Not every adult with a spinal deformity requires treatment. In fact, the vast majority of adults with deformity do not have disabling symptoms and can be managed with simple measures such as periodic observation, over the counter pain relievers and exercise. The exercises are aimed at strengthening the core muscles of the abdomen and back and improving flexibility. Some patients may benefit from short term use of braces to get pain relief. Braces do not have any long term effect on the degree of the deformity. For persistent leg pain and other symptoms due to arthritis and pinched nerves, injections such as epidurals, nerve blocks or facet injections may provide temporary relief. These are usually performed by a pain management physician who may also prescribe stronger medications. Unfortunately, stronger pain medications can also be habit forming and have to be used with caution.

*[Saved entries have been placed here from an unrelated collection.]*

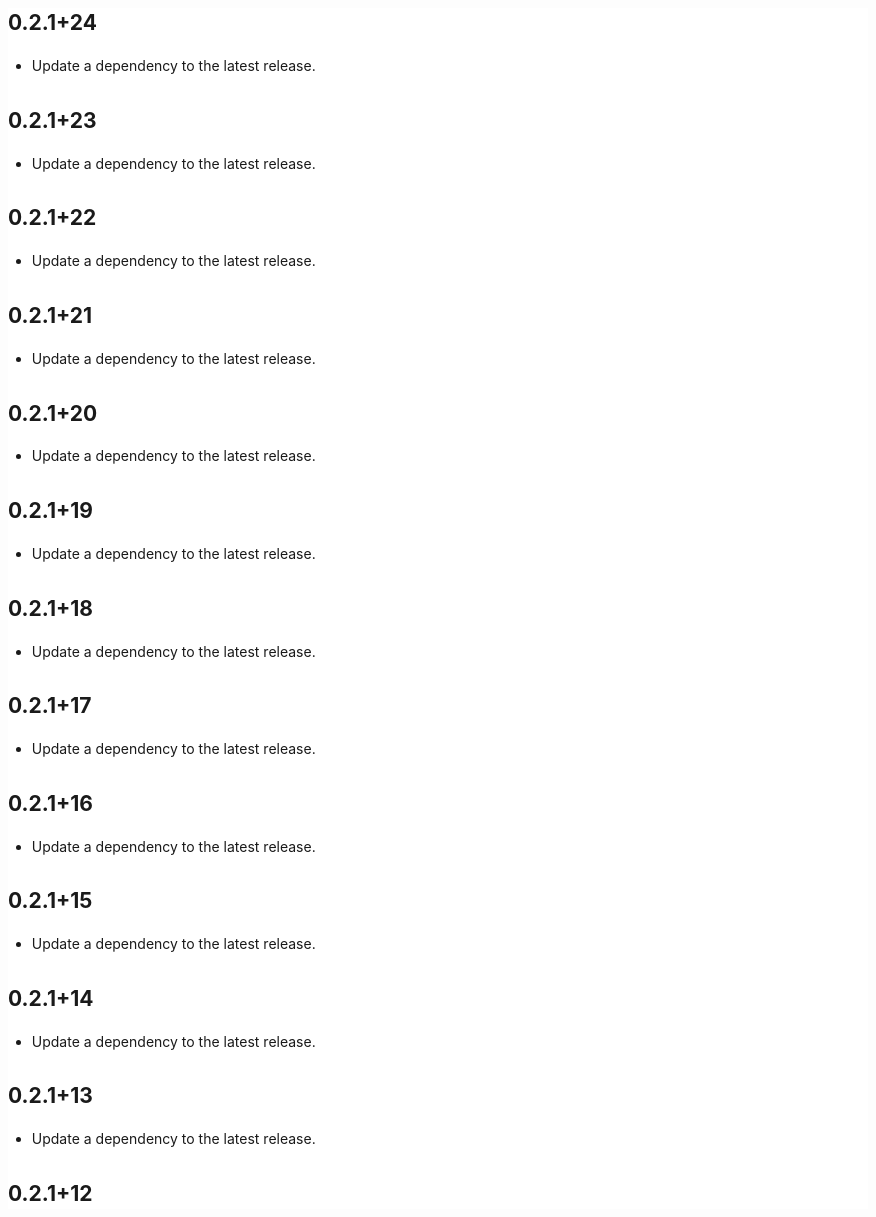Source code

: ## 0.2.1+24

 - Update a dependency to the latest release.

## 0.2.1+23

 - Update a dependency to the latest release.

## 0.2.1+22

 - Update a dependency to the latest release.

## 0.2.1+21

 - Update a dependency to the latest release.

## 0.2.1+20

 - Update a dependency to the latest release.

## 0.2.1+19

 - Update a dependency to the latest release.

## 0.2.1+18

 - Update a dependency to the latest release.

## 0.2.1+17

 - Update a dependency to the latest release.

## 0.2.1+16

 - Update a dependency to the latest release.

## 0.2.1+15

 - Update a dependency to the latest release.

## 0.2.1+14

 - Update a dependency to the latest release.

## 0.2.1+13

 - Update a dependency to the latest release.

## 0.2.1+12
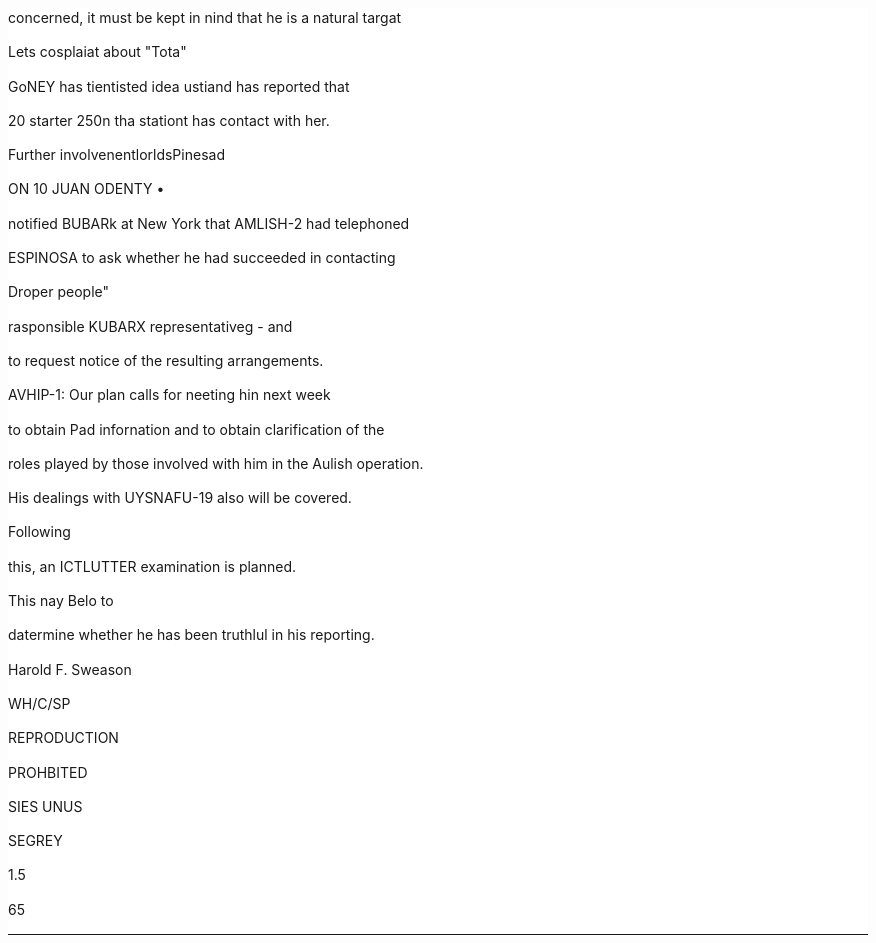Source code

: concerned, it must be kept in nind that he is a natural targat

Lets cosplaiat about "Tota"

GoNEY has tientisted idea ustiand has reported that

20 starter 250n tha stationt has contact with her.

Further involvenentlorldsPinesad

ON 10 JUAN ODENTY •

notified BUBARk at New York that AMLISH-2 had telephoned

ESPINOSA to ask whether he had succeeded in contacting

Droper people"

rasponsible KUBARX representativeg - and

to request notice of the resulting arrangements.

AVHIP-1: Our plan calls for neeting hin next week

to obtain Pad infornation and to obtain clarification of the

roles played by those involved with him in the Aulish operation.

His dealings with UYSNAFU-19 also will be covered.

Following

this, an ICTLUTTER examination is planned.

This nay Belo to

datermine whether he has been truthlul in his reporting.

Harold F. Sweason

WH/C/SP

REPRODUCTION

PROHBITED

SIES UNUS

SEGREY

1.5

65

---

The success of nonoperative treatment was more frequent among younger patients and those with less severe deformity and frailty at BL, with BL frailty being the most important determinant factor 5).


1)
Ailon T, Smith JS, Shaffrey CI, Lenke LG, Brodke D, Harrop JS, Fehlings M, Ames CP. Degenerative Spinal Deformity. Neurosurgery. 2015 Oct;77 Suppl 4:S75-91. doi: 10.1227/NEU.0000000000000938. Review. PubMed PMID: 26378361.
2)
Deukmedjian AR, Ahmadian A, Bach K, Zouzias A, Uribe JS. Minimally invasive lateral approach for adult degenerative scoliosis: lessons learned. Neurosurg Focus. 2013 Aug;35(2):E4. doi: 10.3171/2013.5.FOCUS13173. PubMed PMID: 23905955.
3)
Haque RM, Mundis GM Jr, Ahmed Y, El Ahmadieh TY, Wang MY, Mummaneni PV, Uribe JS, Okonkwo DO, Eastlack RK, Anand N, Kanter AS, La Marca F, Akbarnia BA, Park P, Lafage V, Terran JS, Shaffrey CI, Klineberg E, Deviren V, Fessler RG; International Spine Study Group. Comparison of radiographic results after minimally invasive, hybrid, and open surgery for adult spinal deformity: a multicenter study of 184 patients. Neurosurg Focus. 2014 May;36(5):E13. doi: 10.3171/2014.3.FOCUS1424. PubMed PMID: 24785478.
4)
Ailon T, Smith JS, Shaffrey CI, Lenke LG, Brodke D, Harrop JS, Fehlings M, Ames CP. Degenerative Spinal Deformity. Neurosurgery. 2015 Oct;77 Suppl 4:S75-91. doi: 10.1227/NEU.0000000000000938. PubMed PMID: 26378361.
5)
Passias PG, Ahmad W, Tretiakov P, Krol O, Segreto F, Lafage R, Lafage V, Soroceanu A, Daniels A, Gum J, Line B, Schoenfeld AJ, Vira S, Hart R, Burton D, Smith JS, Ames CP, Shaffrey C, Schwab F, Bess S; International Spine Study Group. Identifying Subsets of Patients With Adult Spinal Deformity Who Maintained a Positive Response to Nonoperative Management. Neurosurgery. 2023 Mar 21. doi: 10.1227/neu.0000000000002447. Epub ahead of print. PMID: 36942962.